Performance Optimization

Indexing Strategies

# Efficient indexing with batching
def batch_index_documents(documents: List[str], batch_size: int = 100):
    """Index documents in batches for better performance"""
    for i in range(0, len(documents), batch_size):
        batch = documents[i:i + batch_size]
        batch_metadata = metadata[i:i + batch_size]
        batch_ids = [f"doc_{j}" for j in range(i, i + len(batch))]
        
        # Process batch
        vector_db.add_documents(batch, batch_metadata, batch_ids)
        
        # Progress update
        print(f"Indexed {min(i + batch_size, len(documents))}/{len(documents)} documents")

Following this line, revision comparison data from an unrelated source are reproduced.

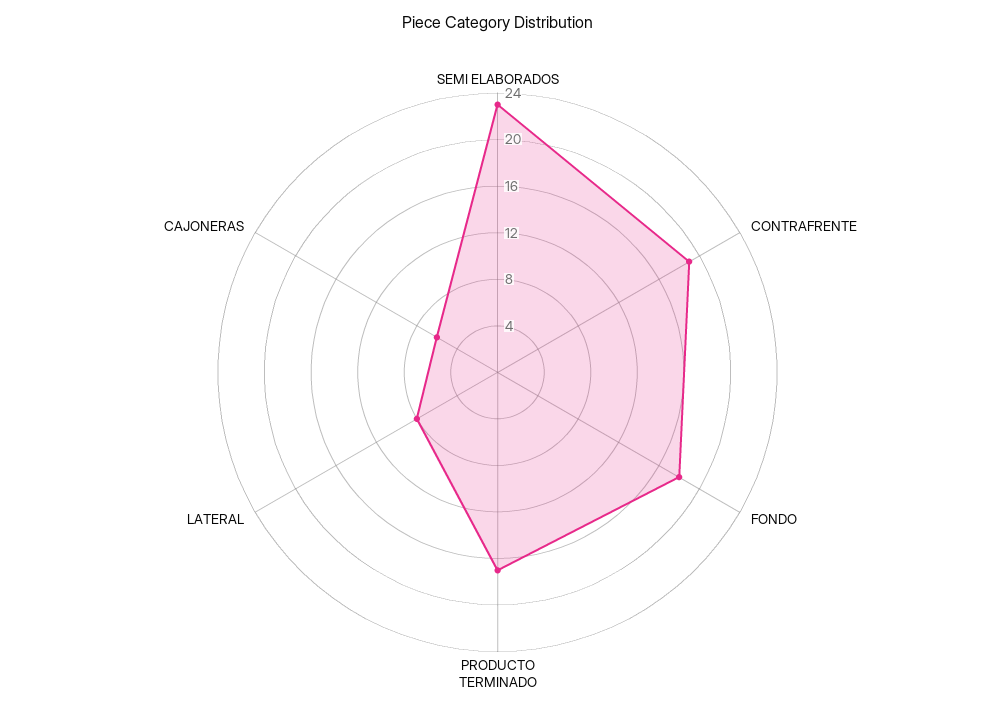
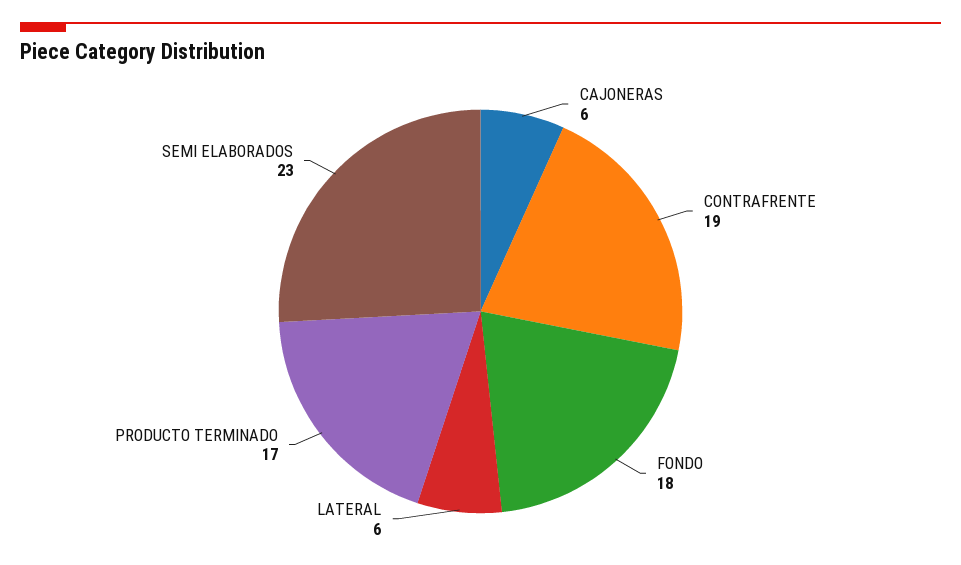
  {
    "SEMI ELABORADOS": 23,
    "CONTRAFRENTE": 19,
    "FONDO": 18,
    "PRODUCTO TERMINADO": 17,
-   "LATERAL": 8,
+   "LATERAL": 6,
    "CAJONERAS": 6
  }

# Parallel processing for large datasets
from concurrent.futures import ThreadPoolExecutor
import threading

def parallel_embedding_generation(documents: List[str], max_workers: int = 4):
    """Generate embeddings in parallel"""
    with ThreadPoolExecutor(max_workers=max_workers) as executor:
        # Split documents into chunks
        chunk_size = len(documents) // max_workers
        chunks = [documents[i:i + chunk_size] for i in range(0, len(documents), chunk_size)]
        
        # Process chunks in parallel
        futures = [executor.submit(generate_chunk_embeddings, chunk) for chunk in chunks]
        results = [future.result() for future in futures]
        
        return np.concatenate(results)

Caching Strategies

import redis
from functools import lru_cache
import hashlib

class CachedVectorSearchRAG:
    def __init__(self, vector_db: VectorDatabase, redis_url: str = "redis://localhost:6379"):
        self.vector_db = vector_db
        self.redis_client = redis.from_url(redis_url)
        self.cache_ttl = 3600  # 1 hour
    
    @lru_cache(maxsize=1000)
    def cached_embedding(self, text: str) -> List[float]:
        """Cache embeddings in memory"""
        return self.generate_embedding(text)
    
    def cached_search(self, query: str, n_results: int = 5) -> Dict:
        """Cache search results in Redis"""
        cache_key = self.generate_cache_key(query, n_results)
        
        # Try to get from cache
        cached_result = self.redis_client.get(cache_key)
        if cached_result:
            return json.loads(cached_result)
        
        # Perform search
        result = self.vector_db.search(query, n_results)
        
        # Cache result
        self.redis_client.setex(
            cache_key, 
            self.cache_ttl, 
            json.dumps(result)
        )
        
        return result
    
    def generate_cache_key(self, query: str, n_results: int) -> str:
        """Generate unique cache key"""
        content = f"{query}:{n_results}"
        return f"rag_search:{hashlib.md5(content.encode()).hexdigest()}"

Common Use Cases

Document Search & Q&A

Enable users to ask natural language questions about large document collections, with the system retrieving relevant context and generating accurate answers.

Knowledge Base Search

Power internal knowledge management systems with semantic search capabilities, helping employees find relevant information quickly and accurately.

Content Recommendation

Suggest related articles, products, or content based on semantic similarity, improving user engagement and discovery.